Chinese FM wraps up five-nation Africa visit, hails 'new changes' in cooperation
NAIROBI -- Chinese Foreign Minister Wang Yi wrapped up his African tour on Thursday that carried him to Madagascar, Zambia, Tanzania, Republic of Congo and Nigeria, at a time when China-Africa cooperation is going from strength to strength.
The foreign minister's visit was in keeping with China's nearly three-decade-long diplomatic tradition of making Africa its first overseas destination each year.
Such a tradition signifies that "China always regards developing countries as the cornerstone of its diplomacy and Africa its priority," Wang said during the visit.
NEW DRIVING FORCE, POSITIVE CHANGES
China announced 10 major cooperation plans which are aimed at helping Africa realize industrialization and agricultural modernization, at the Johannesburg summit of the Forum on China-Africa Cooperation (FOCAC).
China also promised $60 billion as funding support to see these plans through.
The implementation of these plans has constituted a new driving force for the China-Africa cooperation, Wang said while in Zambia.
The cooperation has witnessed a fast growth since then, with many Chinese companies coming to Africa to invest and establish plants.

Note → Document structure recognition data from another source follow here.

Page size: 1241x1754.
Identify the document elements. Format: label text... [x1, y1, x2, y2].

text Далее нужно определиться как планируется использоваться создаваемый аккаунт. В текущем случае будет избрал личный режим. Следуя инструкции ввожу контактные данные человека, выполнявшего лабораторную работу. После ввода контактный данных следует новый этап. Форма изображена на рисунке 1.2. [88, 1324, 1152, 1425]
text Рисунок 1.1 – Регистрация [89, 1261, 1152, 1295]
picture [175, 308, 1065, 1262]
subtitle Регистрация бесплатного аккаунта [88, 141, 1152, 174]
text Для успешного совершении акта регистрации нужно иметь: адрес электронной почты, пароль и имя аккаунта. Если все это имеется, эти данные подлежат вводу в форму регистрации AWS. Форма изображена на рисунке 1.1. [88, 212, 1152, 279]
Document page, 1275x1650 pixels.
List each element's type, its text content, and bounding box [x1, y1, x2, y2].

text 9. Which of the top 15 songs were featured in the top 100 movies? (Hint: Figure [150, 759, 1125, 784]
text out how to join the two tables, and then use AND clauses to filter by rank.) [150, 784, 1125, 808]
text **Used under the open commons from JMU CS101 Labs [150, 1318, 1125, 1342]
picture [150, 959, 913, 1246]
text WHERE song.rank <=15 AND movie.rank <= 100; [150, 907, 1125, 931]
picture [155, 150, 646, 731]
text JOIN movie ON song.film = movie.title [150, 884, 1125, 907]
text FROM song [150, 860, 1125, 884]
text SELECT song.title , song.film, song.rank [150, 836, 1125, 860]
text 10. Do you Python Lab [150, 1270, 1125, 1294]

From the Dec. 2015 Johannesburg summit to July, 2016, the agreements signed in various fields between China and Africa were valued at over 50 billion U.S. dollars.
Wang said in this process "three new changes" has emerged in terms of China-Africa cooperation. A government-led pattern has gradually evolved into one where the market plays a major role. General merchandise trade has been gradually upgraded to production capacity cooperation, processing and trade. There is also a gradual shift from basic project contracting to investment, construction and operation.
Many China-funded mega projects in Africa were completed in 2016, paving way for materializing the ambitions laid out at the summit. Among them are the 752.7-km Ethiopia-Djibouti Railway, Nigeria's 186.5-km Abuja-Kaduna standard gauge railway and Tanzania's 680-meter-long, six-lane Nyerere Bridge, the largest cable-stayed cross-sea bridge in East Africa.
China, Zambia and Tanzania will work to revitalize the Tanzania-Zambia Railway, built with Chinese assistance in the 1970s and a monument to the China-Africa friendship.
Through comprehensive reform of the management system, effectively linking the railway to ports and building an industrial economic belt along the railway, it is hoped that the 1,860-km railway line will gain renewed vigor and contribute to helping Tanzania, Zambia and other African countries realize independent and sustainable development.